Anspruch nicht vererblich? Vormerkung ist zu löschen

19. Dezember 2013

Eine Auflassungsvormerkung, die einen nicht übertragbaren und unvererblichen Anspruch sichert, erlischt mit dem Tod des Gläubigers und kann nicht mehr wiederverwendet werden. Sie ist auf Antrag des Grundstückseigentümers zu löschen, wenn dieser den Tod des Gläubigers nachweist.

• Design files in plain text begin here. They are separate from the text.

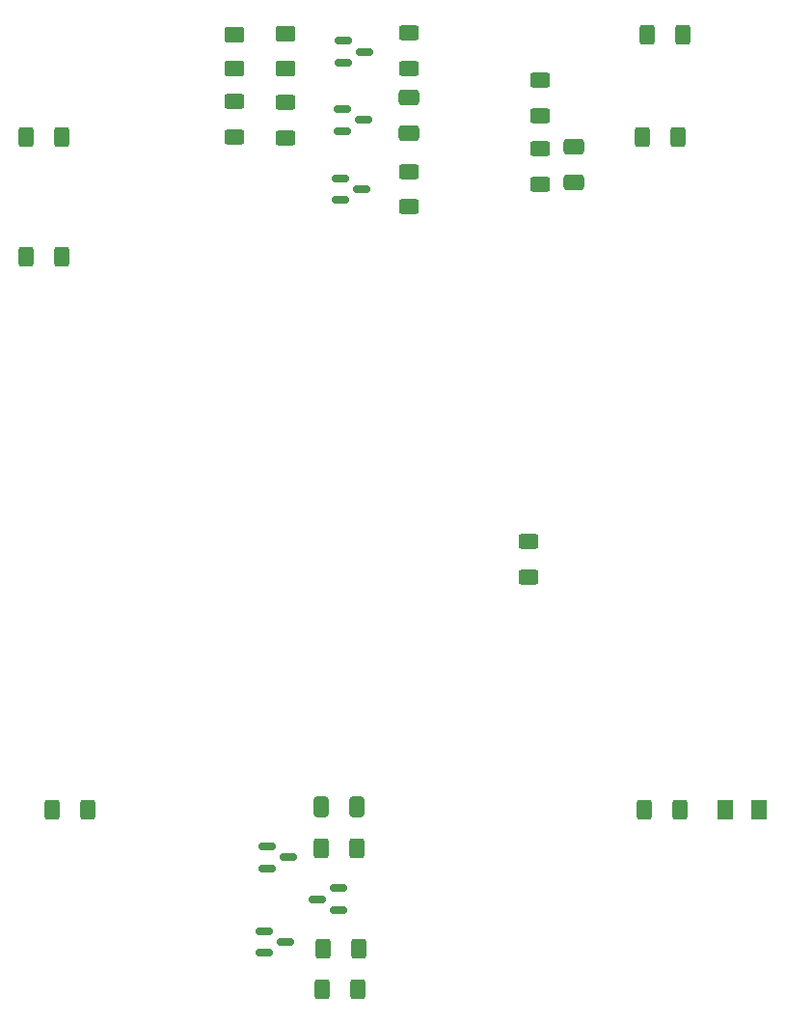
<source format=gbr>
%TF.GenerationSoftware,KiCad,Pcbnew,9.0.7*%
%TF.CreationDate,2026-02-15T13:03:06+01:00*%
%TF.ProjectId,handheldAerosolSensor,68616e64-6865-46c6-9441-65726f736f6c,Rev. 1.0*%
%TF.SameCoordinates,Original*%
%TF.FileFunction,Paste,Top*%
%TF.FilePolarity,Positive*%
%FSLAX46Y46*%
G04 Gerber Fmt 4.6, Leading zero omitted, Abs format (unit mm)*
G04 Created by KiCad (PCBNEW 9.0.7) date 2026-02-15 13:03:06*
%MOMM*%
%LPD*%
G01*
G04 APERTURE LIST*
G04 Aperture macros list*
%AMRoundRect*
0 Rectangle with rounded corners*
0 $1 Rounding radius*
0 $2 $3 $4 $5 $6 $7 $8 $9 X,Y pos of 4 corners*
0 Add a 4 corners polygon primitive as box body*
4,1,4,$2,$3,$4,$5,$6,$7,$8,$9,$2,$3,0*
0 Add four circle primitives for the rounded corners*
1,1,$1+$1,$2,$3*
1,1,$1+$1,$4,$5*
1,1,$1+$1,$6,$7*
1,1,$1+$1,$8,$9*
0 Add four rect primitives between the rounded corners*
20,1,$1+$1,$2,$3,$4,$5,0*
20,1,$1+$1,$4,$5,$6,$7,0*
20,1,$1+$1,$6,$7,$8,$9,0*
20,1,$1+$1,$8,$9,$2,$3,0*%
G04 Aperture macros list end*
%ADD10RoundRect,0.250000X-0.400000X-0.625000X0.400000X-0.625000X0.400000X0.625000X-0.400000X0.625000X0*%
%ADD11RoundRect,0.250001X0.462499X0.624999X-0.462499X0.624999X-0.462499X-0.624999X0.462499X-0.624999X0*%
%ADD12RoundRect,0.250000X0.400000X0.625000X-0.400000X0.625000X-0.400000X-0.625000X0.400000X-0.625000X0*%
%ADD13RoundRect,0.150000X-0.587500X-0.150000X0.587500X-0.150000X0.587500X0.150000X-0.587500X0.150000X0*%
%ADD14RoundRect,0.250000X0.625000X-0.400000X0.625000X0.400000X-0.625000X0.400000X-0.625000X-0.400000X0*%
%ADD15RoundRect,0.250000X0.650000X-0.412500X0.650000X0.412500X-0.650000X0.412500X-0.650000X-0.412500X0*%
%ADD16RoundRect,0.250001X0.624999X-0.462499X0.624999X0.462499X-0.624999X0.462499X-0.624999X-0.462499X0*%
%ADD17RoundRect,0.250000X-0.625000X0.400000X-0.625000X-0.400000X0.625000X-0.400000X0.625000X0.400000X0*%
%ADD18RoundRect,0.250000X-0.412500X-0.650000X0.412500X-0.650000X0.412500X0.650000X-0.412500X0.650000X0*%
%ADD19RoundRect,0.250000X-0.650000X0.412500X-0.650000X-0.412500X0.650000X-0.412500X0.650000X0.412500X0*%
%ADD20RoundRect,0.150000X0.587500X0.150000X-0.587500X0.150000X-0.587500X-0.150000X0.587500X-0.150000X0*%
G04 APERTURE END LIST*
D10*
%TO.C,R205*%
X161700000Y-115600000D03*
X164800000Y-115600000D03*
%TD*%
%TO.C,R204*%
X213700000Y-115600000D03*
X216800000Y-115600000D03*
%TD*%
D11*
%TO.C,D201*%
X223775000Y-115600000D03*
X220800000Y-115600000D03*
%TD*%
D12*
%TO.C,R6*%
X216600000Y-56600000D03*
X213500000Y-56600000D03*
%TD*%
D13*
%TO.C,Q2*%
X187125000Y-54150000D03*
X187125000Y-56050000D03*
X189000000Y-55100000D03*
%TD*%
D14*
%TO.C,R3*%
X182175000Y-56650000D03*
X182175000Y-53550000D03*
%TD*%
D10*
%TO.C,R11*%
X159400000Y-67100000D03*
X162500000Y-67100000D03*
%TD*%
D15*
%TO.C,C1*%
X193000000Y-56275000D03*
X193000000Y-53150000D03*
%TD*%
D12*
%TO.C,R203*%
X188500000Y-131385786D03*
X185400000Y-131385786D03*
%TD*%
D14*
%TO.C,R9*%
X193000000Y-62700000D03*
X193000000Y-59600000D03*
%TD*%
D13*
%TO.C,Q1*%
X187250000Y-48150000D03*
X187250000Y-50050000D03*
X189125000Y-49100000D03*
%TD*%
%TO.C,Q202*%
X180325000Y-126235786D03*
X180325000Y-128135786D03*
X182200000Y-127185786D03*
%TD*%
D14*
%TO.C,R1*%
X193000000Y-50550000D03*
X193000000Y-47450000D03*
%TD*%
D16*
%TO.C,D1*%
X182175000Y-50537500D03*
X182175000Y-47562500D03*
%TD*%
%TO.C,D2*%
X177675000Y-50550000D03*
X177675000Y-47575000D03*
%TD*%
D10*
%TO.C,R10*%
X159400000Y-56600000D03*
X162500000Y-56600000D03*
%TD*%
%TO.C,R8*%
X213950000Y-47600000D03*
X217050000Y-47600000D03*
%TD*%
D17*
%TO.C,R5*%
X204500000Y-57600000D03*
X204500000Y-60700000D03*
%TD*%
D18*
%TO.C,C201*%
X185275000Y-115385786D03*
X188400000Y-115385786D03*
%TD*%
D10*
%TO.C,R201*%
X185500000Y-127785786D03*
X188600000Y-127785786D03*
%TD*%
%TO.C,R202*%
X185337500Y-118985786D03*
X188437500Y-118985786D03*
%TD*%
D19*
%TO.C,C2*%
X207500000Y-57475000D03*
X207500000Y-60600000D03*
%TD*%
D13*
%TO.C,Q3*%
X187000000Y-60200000D03*
X187000000Y-62100000D03*
X188875000Y-61150000D03*
%TD*%
D14*
%TO.C,R7*%
X203500000Y-95200000D03*
X203500000Y-92100000D03*
%TD*%
D17*
%TO.C,R2*%
X177675000Y-53450000D03*
X177675000Y-56550000D03*
%TD*%
D13*
%TO.C,Q203*%
X180525000Y-118835786D03*
X180525000Y-120735786D03*
X182400000Y-119785786D03*
%TD*%
D20*
%TO.C,Q201*%
X186837500Y-124385786D03*
X186837500Y-122485786D03*
X184962500Y-123435786D03*
%TD*%
D17*
%TO.C,R4*%
X204500000Y-51600000D03*
X204500000Y-54700000D03*
%TD*%
M02*

</source>
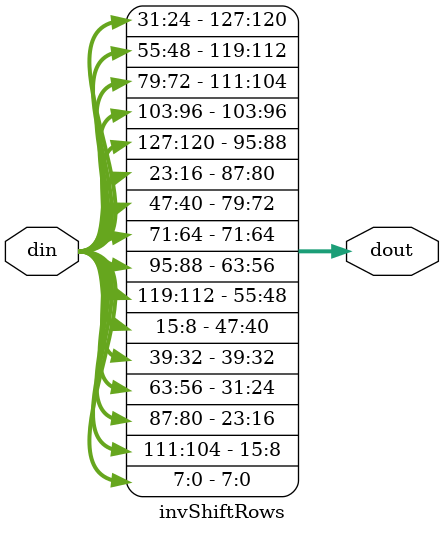
<source format=v>

module invShiftRows(din,dout);
input [127:0] din;
output [127:0]dout;

assign dout[7+0*8:0*8]=din[7+0*8:0*8];
assign dout[7+4*8:4*8]=din[7+4*8:4*8];
assign dout[7+8*8:8*8]=din[7+8*8:8*8];
assign dout[7+12*8:12*8]=din[7+12*8:12*8];

assign dout[7+5*8:5*8]=din[7+1*8:1*8];
assign dout[7+9*8:9*8]=din[7+5*8:5*8];
assign dout[7+13*8:13*8]=din[7+9*8:9*8];
assign dout[7+1*8:1*8]=din[7+13*8:13*8];

assign dout[7+10*8:10*8]=din[7+2*8:2*8];
assign dout[7+14*8:14*8]=din[7+6*8:6*8];
assign dout[7+2*8:2*8]=din[7+10*8:10*8];
assign dout[7+6*8:6*8]=din[7+14*8:14*8];

assign dout[7+15*8:15*8]=din[7+3*8:3*8];
assign dout[7+3*8:3*8]=din[7+7*8:7*8];
assign dout[7+7*8:7*8]=din[7+11*8:11*8];
assign dout[7+11*8:11*8]=din[7+15*8:15*8];

endmodule


</source>
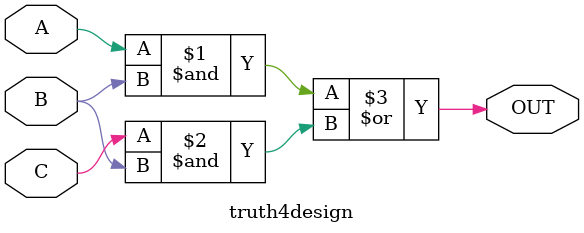
<source format=v>
module truth4design (input A,B,C,output OUT);
assign OUT=(A&B) | (C&B);

endmodule

</source>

BGH, Beschluss vom 21. März 2013, Az. V ZB 74/12, (Quelle: Immobilien-Zeitung, Nr. 47, 28.11.2013, Seite 12)

Der Fall

Der Antragsteller wurde aufgrund eines Übergabevertrags Grundstückseigentümer. Der Übergabevertrag beinhaltete eine bedingte Verpflichtung auf Rückübertragung, die als nicht übertragbar und als nicht vererblich vereinbart wurde. Der Anspruch auf Rückübertragung wurde durch eine Auflassungsvormerkung gesichert. Nach dem Tod des Rückübertragungsgläubigers beantragte der Antragsteller die Löschung der eingetragenen Auflassungsvormerkung. Das Grundbuchamt lehnte die Löschung ab, da die Vormerkung grundsätzlich auch einen anderen als den ursprünglich gesicherten Anspruch sichern könne.

Die Folgen

Der BGH entschied, dass die zur Sicherung eines nicht übertragbaren und nicht vererblichen Anspruchs bestellte Auflassungsvormerkung keinen anderen Anspruch mehr sichern kann. Sie ist auf Antrag des Grundstückseigentümers zu löschen, wenn dem Grundbuchamt der Tod des Gläubigers nachgewiesen wird. Der nicht übertragbare und unvererbliche Anspruch erlischt mit dem Tod des Gläubigers. Wegen der Akzessorietät der eingetragenen Auflassungsvormerkung zu dem gesicherten Anspruch wird das Grundbuch falsch und die Auflassungsvormerkung, die der Sicherung des erloschenen Anspruchs diente, ist zu löschen.

Was ist zu tun?

Ausnahmen bestätigen die Regel: Grundsätzlich kann eine Auflassungsvormerkung wieder „aufgeladen“ werden und einen anderen als den ursprünglich vereinbarten Anspruch sichern. Voraussetzung ist nur, dass Anspruch, Eintragung und Bewilligung kongruent sind. So lassen sich nach Aufhebung eines Kaufvertrags die Kosten für eine erneute Vormerkungseintragung sparen, sofern der Kaufgegenstand und die Parteien identisch bleiben. Ein Grundstückseigentümer hat deshalb nicht ohne weiteres eine Möglichkeit, eine Auflassungsvormerkung zu löschen – insbesondere genügt der Nachweis gegenüber dem Grundbuchamt nicht, dass der zu sichernde Anspruch erloschen ist. Einzige Ausnahme nach BGH: Die Auflassungsvormerkung sichert einen nicht übertragbaren und unvererblichen Anspruch und der Tod des Gläubigers dieses Anspruchs ist nachgewiesen; hier fehlt es an der Kongruenz. In der Praxis kommt, sofern die vorstehende Ausnahme nicht greift, der Berücksichtigung von Löschungsmöglichkeiten bei der Bestellung einer Auflassungsvormerkung besondere Bedeutung zu. Etwa für den Fall der Anfechtung, des Rücktritts oder der Unwirksamkeit eines Kaufvertrags sollte der Käufer bereits eine Löschungsbewilligung erteilen oder den Notar bevollmächtigen, die Löschung zu bewilligen.